If you’ve decided to become a foster parent while living in California, you would need to undergo a comprehensive education and training process along with extensive background checks before getting approval for foster child care.

 

According to the guidelines issued by the state of California, a parent may own or rent a home as long as it is safe and offers sufficient space to accommodate all family members. The most important requirement for adoption is that the child is given a lot of love, guidance and support.

 

Home Requirements Set by State Government in California

While there may not be very strict regulations regarding renting/ownership of property for foster parents, there are a set of requirements which the state would want to check before giving an approval for foster childcare. These include the following:

 

-A bedroom shall not be shared by more than 2 children.

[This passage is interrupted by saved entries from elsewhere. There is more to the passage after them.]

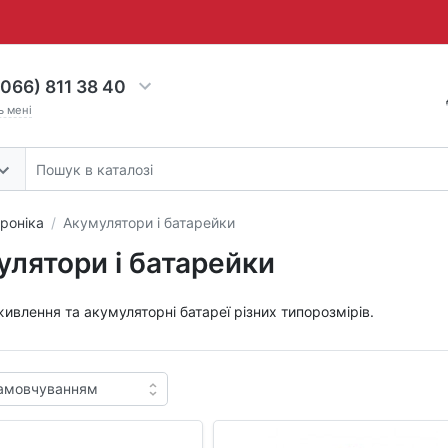
066) 811 38 40
ь мені
роніка
Акумулятори і батарейки
лятори і батарейки
ивлення та акумуляторні батареї різних типорозмірів.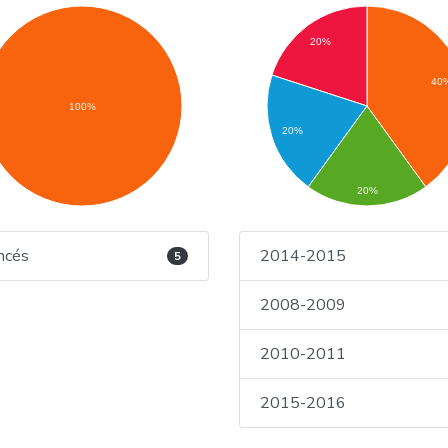
20%
40
100%
20%
20%
ncés
2014-2015
5
2008-2009
2010-2011
2015-2016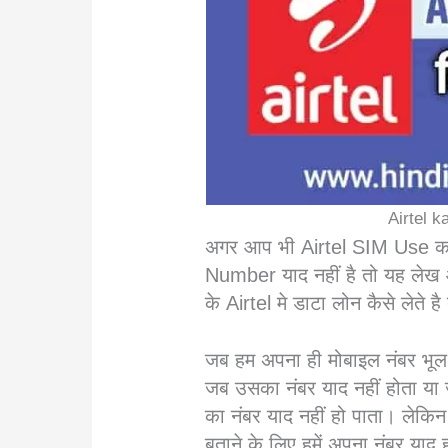
Airtel 
अगर आप भी Airtel SIM Use कर
Number याद नहीं है तो यह लेख 
के Airtel मे डाटा लोन कैसे लेते 
जब हम अपना ही मोबाइल नंबर भूल 
जब उसका नंबर याद नहीं होता या ज
का नंबर याद नहीं हो पाता। लेकि
बताने के लिए हमें अपना नंबर या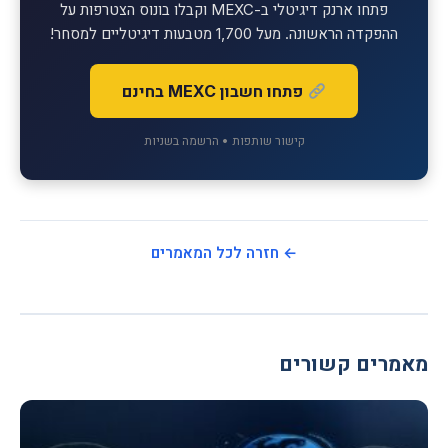
פתחו ארנק דיגיטלי ב-MEXC וקבלו בונוס הצטרפות על
ההפקדה הראשונה. מעל 1,700 מטבעות דיגיטליים למסחר!
פתחו חשבון MEXC בחינם
קישור שותפות • הרשמה בשניות
← חזרה לכל המאמרים
מאמרים קשורים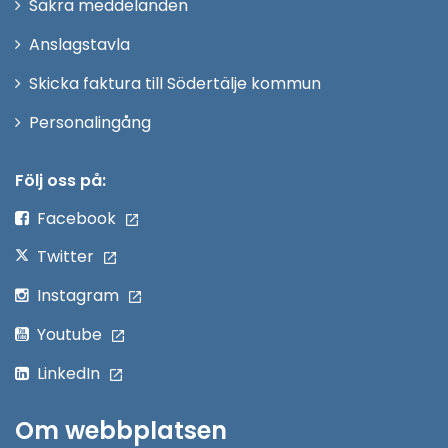
Säkra meddelanden
nytt
Anslagstavla
fönster
Skicka faktura till Södertälje kommun
Öppna
Personalingång
i
nytt
Följ oss på:
fönster
Facebook
Twitter
Instagram
Youtube
LinkedIn
Om webbplatsen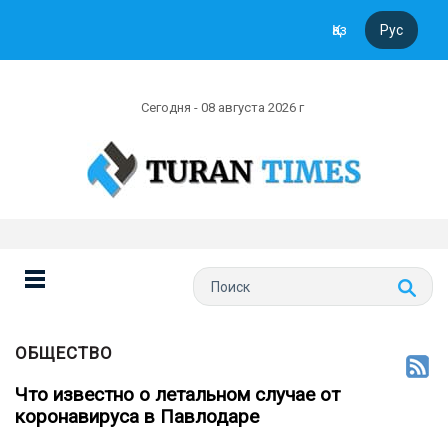
Қаз
Рус
Сегодня - 08 августа 2026 г
ОБЩЕСТВО
Что известно о летальном случае от
коронавируса в Павлодаре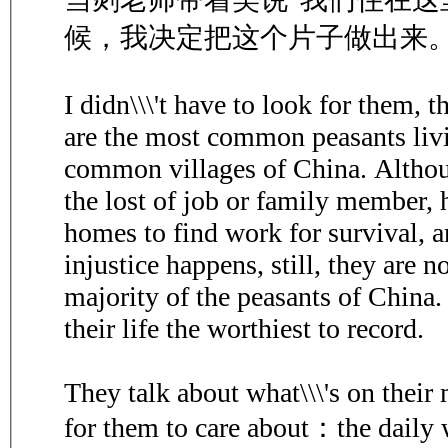
候，我决定把这个片子做出来
I didn\\\'t have to look for them, 
are the most common peasants livi
common villages of China. Althou
the lost of job or family member, 
homes to find work for survival, 
injustice happens, still, they are n
majority of the peasants of China.
their life the worthiest to record.
They talk about what\\\'s on their 
for them to care about：the daily 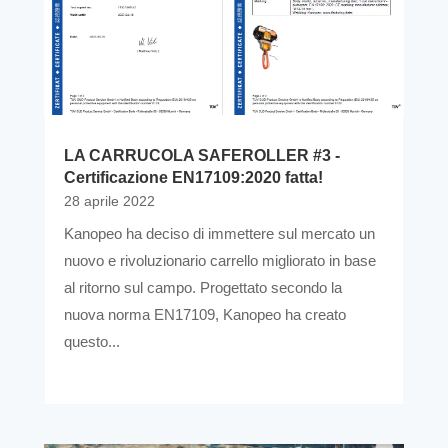
LA CARRUCOLA SAFEROLLER #3 -
Certificazione EN17109:2020 fatta!
28 aprile 2022
Kanopeo ha deciso di immettere sul mercato un
nuovo e rivoluzionario carrello migliorato in base
al ritorno sul campo. Progettato secondo la
nuova norma EN17109, Kanopeo ha creato
questo...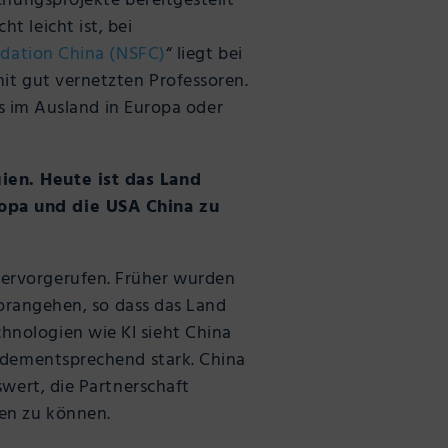
chungsprojekte bereitgestellt
t leicht ist, bei
ndation China (NSFC)
“ liegt bei
it gut vernetzten Professoren.
ls im Ausland in Europa oder
ien. Heute ist das Land
ropa und die USA China zu
hervorgerufen. Früher wurden
vorangehen, so dass das Land
hnologien wie KI sieht China
e dementsprechend stark. China
swert, die Partnerschaft
len zu können.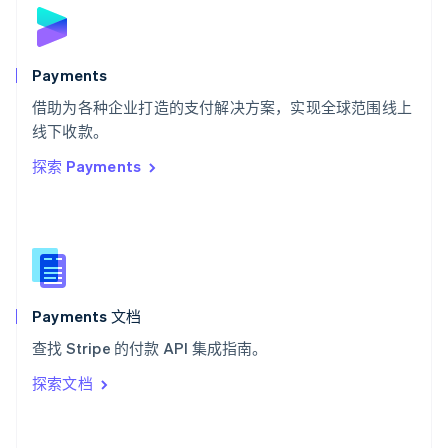
斯洛伐克
English
斯洛文尼亚
English
Italiano
Payments
泰国
ไทย
English
借助为各种企业打造的支付解决方案，实现全球范围线上
希腊
线下收款。
English
探索 Payments
西班牙
Español
English
新加坡
English
简体中文
新西兰
English
匈牙利
English
Payments 文档
意大利
查找 Stripe 的付款 API 集成指南。
Italiano
English
印度
探索文档
English
英国
English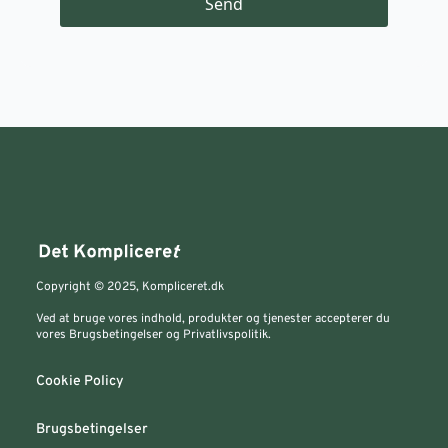
Send
Copyright © 2025, Kompliceret.dk
Ved at bruge vores indhold, produkter og tjenester accepterer du
vores Brugsbetingelser og Privatlivspolitik.
Cookie Policy
Brugsbetingelser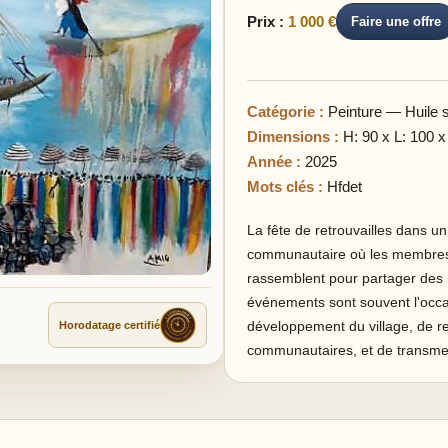
Prix :
1 000 €
Faire une offre
Catégorie :
Peinture — Huile su
Dimensions :
H: 90 x L: 100 x
Année :
2025
Mots clés :
Hfdet
La fête de retrouvailles dans un 
communautaire où les membres, y
rassemblent pour partager des 
événements sont souvent l'occa
développement du village, de ren
Horodatage certifié
communautaires, et de transmet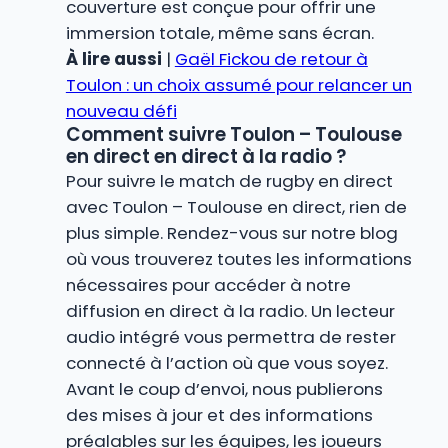
couverture est conçue pour offrir une
immersion totale, même sans écran.
À lire aussi
|
Gaël Fickou de retour à
Toulon : un choix assumé pour relancer un
nouveau défi
Comment suivre Toulon – Toulouse
en direct en direct à la radio ?
Pour suivre le match de rugby en direct
avec Toulon – Toulouse en direct, rien de
plus simple. Rendez-vous sur notre blog
où vous trouverez toutes les informations
nécessaires pour accéder à notre
diffusion en direct à la radio. Un lecteur
audio intégré vous permettra de rester
connecté à l’action où que vous soyez.
Avant le coup d’envoi, nous publierons
des mises à jour et des informations
préalables sur les équipes, les joueurs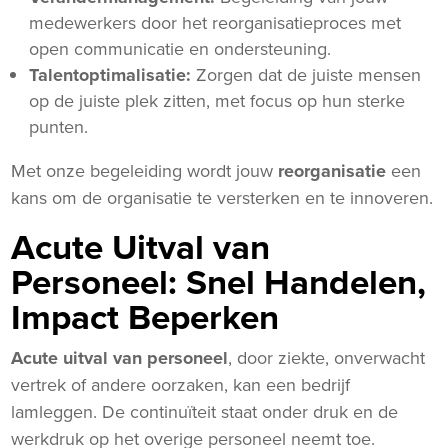
medewerkers door het reorganisatieproces met
open communicatie en ondersteuning.
Talentoptimalisatie:
Zorgen dat de juiste mensen
op de juiste plek zitten, met focus op hun sterke
punten.
Met onze begeleiding wordt jouw
reorganisatie
een
kans om de organisatie te versterken en te innoveren.
Acute Uitval van
Personeel: Snel Handelen,
Impact Beperken
Acute uitval van personeel
, door ziekte, onverwacht
vertrek of andere oorzaken, kan een bedrijf
lamleggen. De continuïteit staat onder druk en de
werkdruk op het overige personeel neemt toe.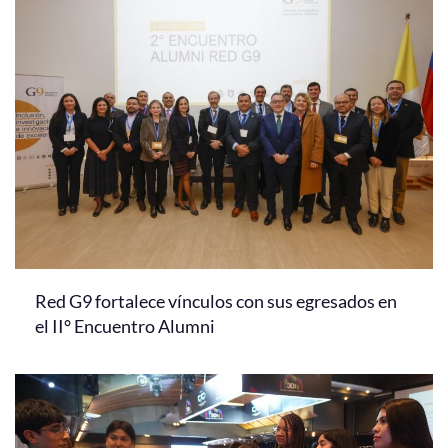
Estudiantes
Académicos
Funcionarios
Alumni
English
Red G9 fortalece vínculos con sus egresados en
el II° Encuentro Alumni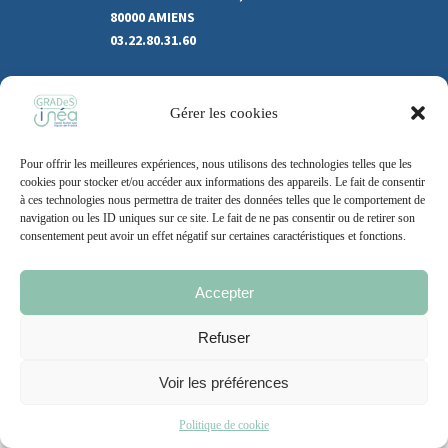
80000 AMIENS
03.22.80.31.60
Marchés publics
Gérer les cookies
Recrutement
Support
Pour offrir les meilleures expériences, nous utilisons des technologies telles que les
Contact
cookies pour stocker et/ou accéder aux informations des appareils. Le fait de consentir
à ces technologies nous permettra de traiter des données telles que le comportement de
navigation ou les ID uniques sur ce site. Le fait de ne pas consentir ou de retirer son
consentement peut avoir un effet négatif sur certaines caractéristiques et fonctions.
Mentions légales
Politique de cookie
CGU
Accepter
Refuser
2021 – 2026 | Un site
Grand Nord l’Agence
Voir les préférences
Politique de cookie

-Opposite sex children shall not be put in the same bedroom.

-A bedroom cannot be utilized as a passageway to any other room in the house.

-Each child needs to have their own personal bed with clean linens and a mattress. There should be an appropriate distance between beds. Cribs or bassinets need to be arranged for infants.

-An all-purpose room cannot be used as a bedroom, e.g. an attic converted into a bedroom or a garage converted into a bedroom.

-Each child should have appropriate closet or drawer space inside his or her bedroom.

-Parents must take all necessary steps to ensure safety in home areas such as pools, kitchens and fireplaces.

-There should be proper disposal /storage of all waste in the house.

-The home should be installed with functional sprinklers and/or smoke detectors.

 

Broadly speaking, the responsibility of a foster parent is to provide a safe, stable and loving temporary environment for the foster child/children. They take care of the child till the issues with the biological parents get resolved.

 

Licensing Requirements for a Foster Parent

In California, the state identifies several different kinds of foster homes that offer varied care and services to children. An emergency foster home, for example, will provide temporary care to children under the age of 12 years when they are at a direct risk of staying in their natural home. The parents working in such foster care home are in direct contact with social workers so that they can analyze and stabilize the child’s requirements over a period of 59 days.

 

You will naturally require a license to become a foster parent in California. For this process, a licensing official will come to your house to meet you and your family members. As mentioned earlier, the law mandates minimum space and personal safety requirements. A foster parent will work in close association with members of a social service agency in order to decide what type of foster child is most suitable for their specific home situation.